Phil Querin, a real-estate attorney and critic of the finance industry's handling of foreclosures, say ReconTrust's new foreclosure starts are no different.

"They're doing the same thing they were before," Querin said. "They've not recorded successive assignments."

The bank also might have been running up against a legal deadline that limits postponed foreclosures to six months, he said.

"We don't really know too much because the banks aren't talking," Querin said.

Last month, the rate of new foreclosure starts slowed but remained higher than in February, according to recorders' offices in two Portland metro area counties.

In Clackamas County, new foreclosure filings totaled 151 in March, with only 17 from ReconTrust. In April, filings spiked to 560, with 432 filed by ReconTrust. The trend was similar in Washington County, where new foreclosure starts jumped from 208 in March to 656 in April.

Attorneys say it's not clear when Oregon judges will rule definitively on the legality of mortgage recordings, many of which involve the Mortgage Electronic Registration System, or MERS.
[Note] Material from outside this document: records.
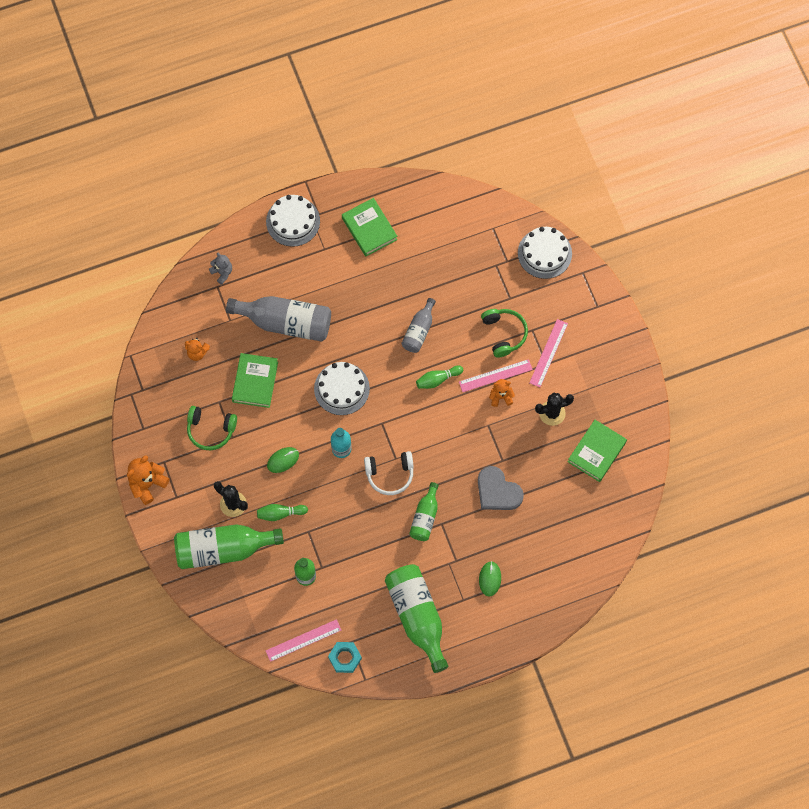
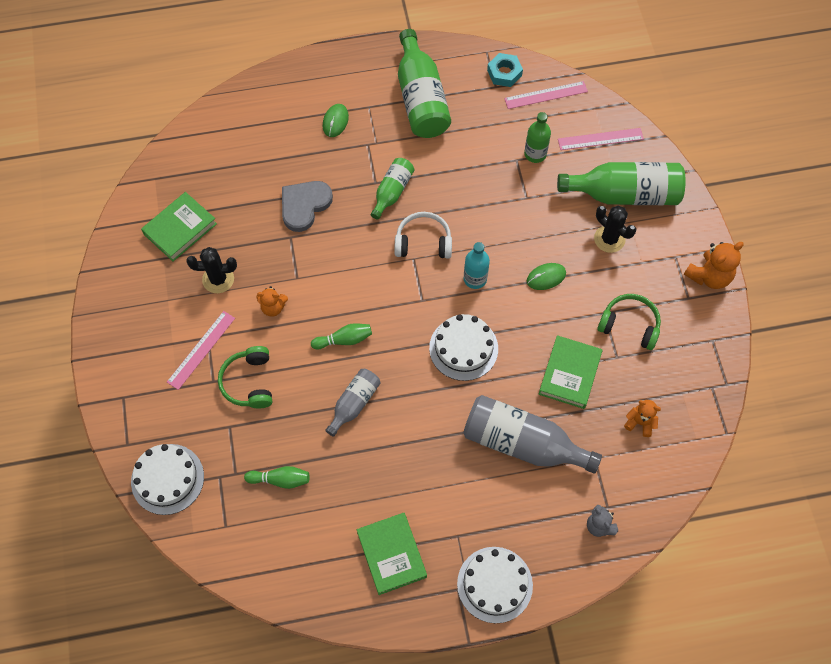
camera: 170 degrees left, 5 degrees down
(280, 514) = (556, 220): green bowling pin -> green bowling pin (280, 480)
(495, 376) = (273, 333): pink ruler -> pink ruler (600, 139)
(497, 491) = (304, 205): grey heart -> grey heart turned 105 degrees counterclockwise

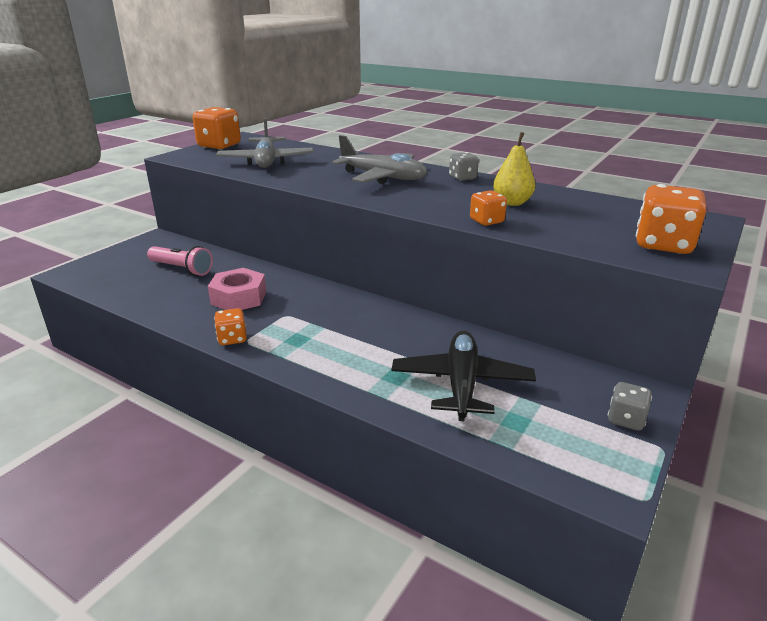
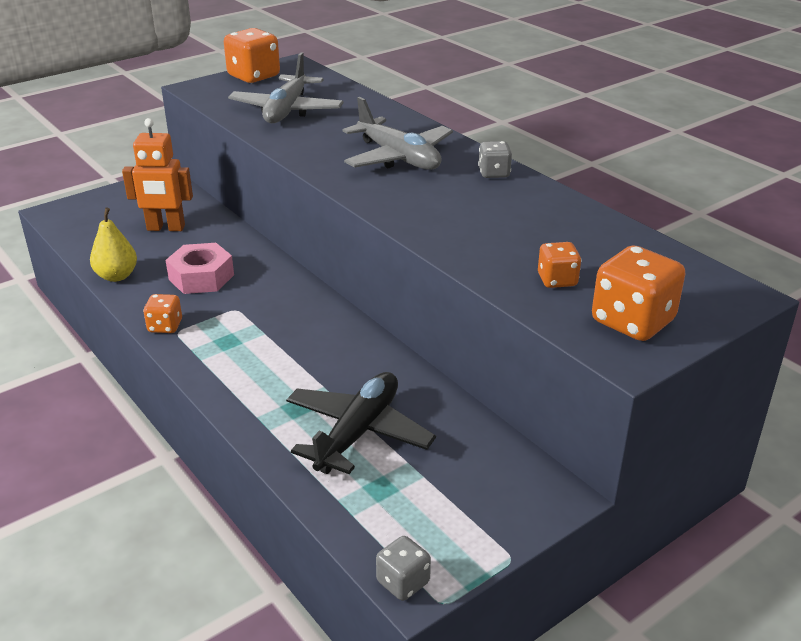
camera: 20 degrees right, 5 degrees up
(182, 269) = (165, 228): pink flashlight -> orange robot
(486, 221) = (456, 247): orange dice -> orange dice (557, 280)
(512, 203) = (515, 224): yellow pear -> yellow pear (117, 276)
(625, 419) = (501, 517): grey dice -> grey dice (403, 582)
Title insurance attorneys have suggested that lenders might start foreclosing in court, but other real estate attorneys say lenders don't want to spend that much money and will face a formidable fight from borrowers.

Re: Homeowners foreclose on Bank of America

Posted: Tue Jun 07, 2011 3:59 pm
by Dinsdale
Papa Willie wrote:Any group of 200 million taxpayers crazy enough to buy out an abortion that was as fucked up as Countrywide will eventually lose it's[/smackaholic] ass.
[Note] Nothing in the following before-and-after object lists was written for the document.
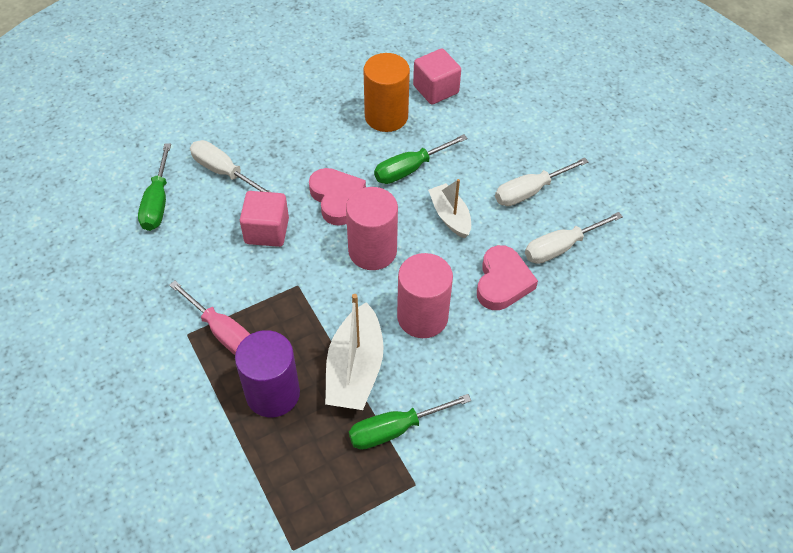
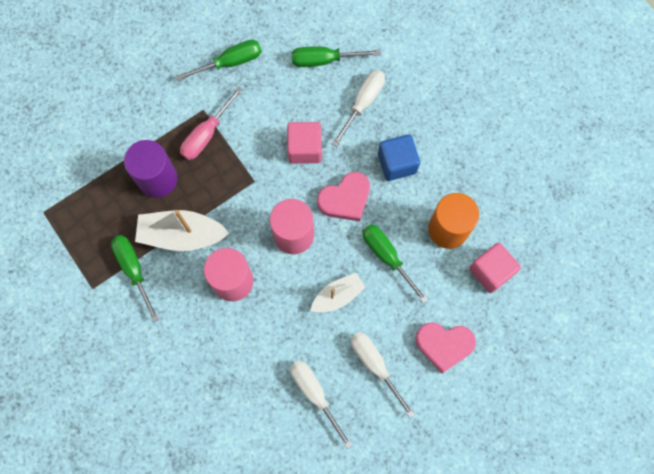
camera: 85 degrees right, 20 degrees up
(129, 299) = (230, 62): none -> green screwdriver
(303, 149) = (397, 163): none -> blue cube
(502, 282) = (273, 344): pink heart -> pink heart (444, 345)

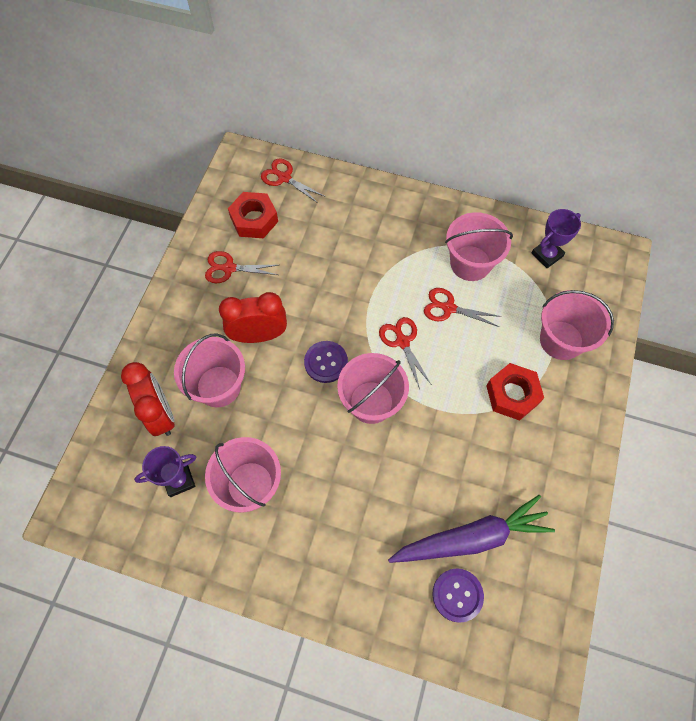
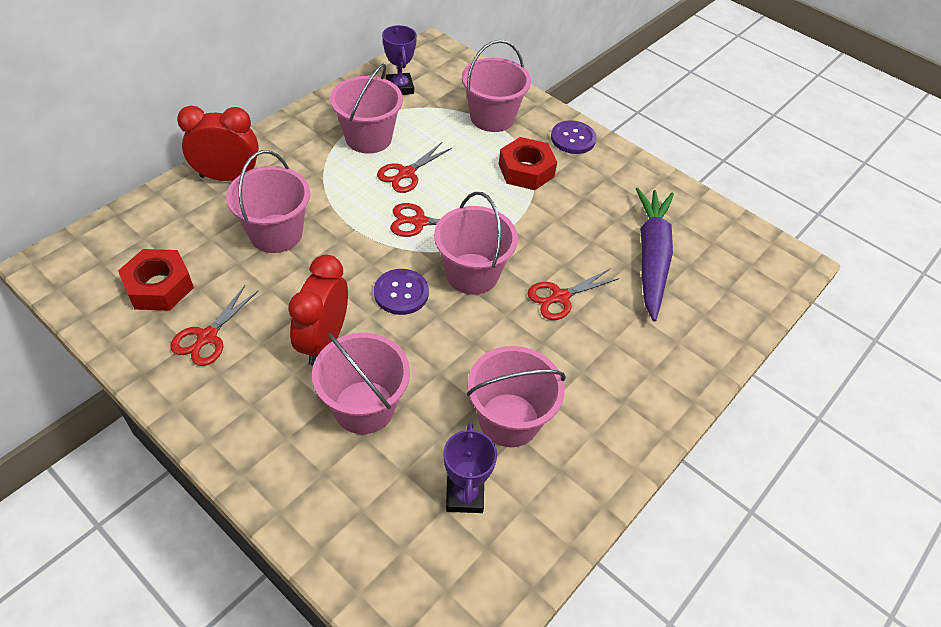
camera: 70 degrees left, 15 degrees down
(161, 414) = (362, 485): red clock -> red clock (228, 177)
(284, 178) = (126, 236): red scissors -> red scissors (560, 297)
(335, 257) = (276, 233): none -> pink bucket
(457, 595) = (702, 290): purple button -> purple button (573, 139)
Re: Homeowners foreclose on Bank of America

Posted: Tue Jun 07, 2011 5:05 pm
by R-Jack
Goober McTuber wrote: Most trends take a little to make it from the heartlands out to the coasts, you know.
Really? The trendsetters come from the gene pool that heard the call "go west" ..............and got lost?

Re: Homeowners foreclose on Bank of America

Posted: Tue Jun 07, 2011 6:00 pm
by Goober McTuber
R-Jack wrote:
Goober McTuber wrote: Most trends take a little to make it from the heartlands out to the coasts, you know.
Really? The trendsetters come from the gene pool that heard the call "go west" ..............and got lost?
That was sarcastically aimed at Dinsdale. Go tidy up the neckties already.

Re: Homeowners foreclose on Bank of America

Posted: Wed Jun 08, 2011 2:43 am
by War Wagon
KC Scott wrote:BoA / Countrywide idiots have their paper so fucked up they don't even know what they don't own.
Hit close to home?

Does with me. But I got myself into it and figure it's up to me to deal with it as best I can.
And I have.

I'm not asking for any favors. Are you?

Re: Homeowners foreclose on Bank of America

Posted: Mon Jun 13, 2011 12:49 am
by SunCoastSooner
I've been telling you people about the banking deadbeats since the days of Scobode and RTT. About 75% of my business comes through from banking institutions. They are the biggest deadbeats and most delinquent asshats to have ever existed. I have two banks that I do work for out of over a dozen who I can actually expect to pay me within the typical thirty day arrangement after I accept a letter of engagement from them TWO out of over a DOZEN! Most of these assholes are regularly 90 to 150 days behind paying me AFTER the thirty days. The real kicker for me was in 2008 and 2009 when many of the smaller banks were being gobbled up in swarms by the bigger fish. Assholes like Wachovia and BOA acted like the debts they consumed from these smaller entities when they bought them just vanished. The only solace I was able to take for myself was threatening shove a legal boot up their asses if they didn't make good within 30 days; I'd simply explain to them how I was going to file in court on them and make sure the proceedings were published here locally, in the hometown of the branch who engaged my services (if it were out of town) and in their own headquarters operating areas as well as being reported to Florida's DPBR. I'd usually have a check in my P.O. Box within 3 days afterward.